There are all kinds of reasons a song gets under the skin and stays there, so it’s hard to quantify or account intellectually for the magic of it. You could paint-by-number your way into the songwriting process and still not necessarily have a hit...we crave to be touched, moved, and inspired; we know when we have been and when not.

George: I think the video accompanying the song played a major role. The images of the kids playing and us happily running on the beach was in rotation on MTV amongst Twisted Sister and Guns ‘n Roses. I think it played a part. I think Andy Snitzer played a major part—Arif Mardin’s deft touch in the studio... we played a major role by writing the song, and we had a lot of excellent assistance!

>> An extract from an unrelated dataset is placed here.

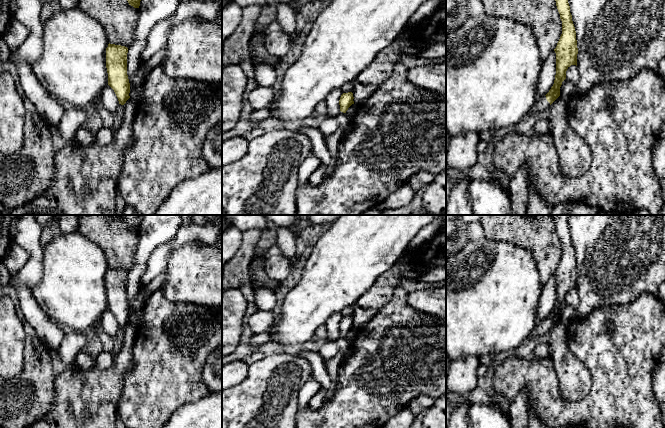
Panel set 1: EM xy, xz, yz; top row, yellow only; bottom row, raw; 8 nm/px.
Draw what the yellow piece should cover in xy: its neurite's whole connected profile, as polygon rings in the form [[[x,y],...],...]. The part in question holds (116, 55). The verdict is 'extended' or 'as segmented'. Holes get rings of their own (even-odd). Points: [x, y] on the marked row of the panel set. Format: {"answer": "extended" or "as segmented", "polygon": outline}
{"answer": "as segmented", "polygon": [[[109,43],[106,48],[108,85],[114,90],[121,105],[124,105],[130,98],[130,83],[127,75],[127,53],[128,48],[121,45]]]}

George: Thanks to you Wally, that was fun!

Shannon: We have a CD that you and your readers may not have heard about, called The Wonderground, available on our website ( and Amazon. I have written a novel by the same name, The Wonderground: A Novel, also available on Amazon. The two are somewhat intertwined in that I have drawn on some of the lyrics on the CD to create another dimension to the story and because I wanted to incorporate several forms of expression that I love. My novel is probably best described as chick lit, although I have trouble with that term ~ it’s a bit diminishing. My very manly cousin read it though and loved it, so perhaps the book addresses a wider readership and it’s best not to sell it short just yet.

Thank you Wally, your interest is much appreciated! :

Interview by Urban 'Wally' Wallström
(c)2012 RockUnited.Com


Album:"Real Life"
RCA/BMG 1988
Written by: George Merrill & Shannon Rubicam.
Produced by Arif Mardin. 

The single reached #5 on the Billboard Hot 100 and #1 on the Billboard Adult Contemporary chart. It also ended up Top-10 in the charts of England, Australia, etc.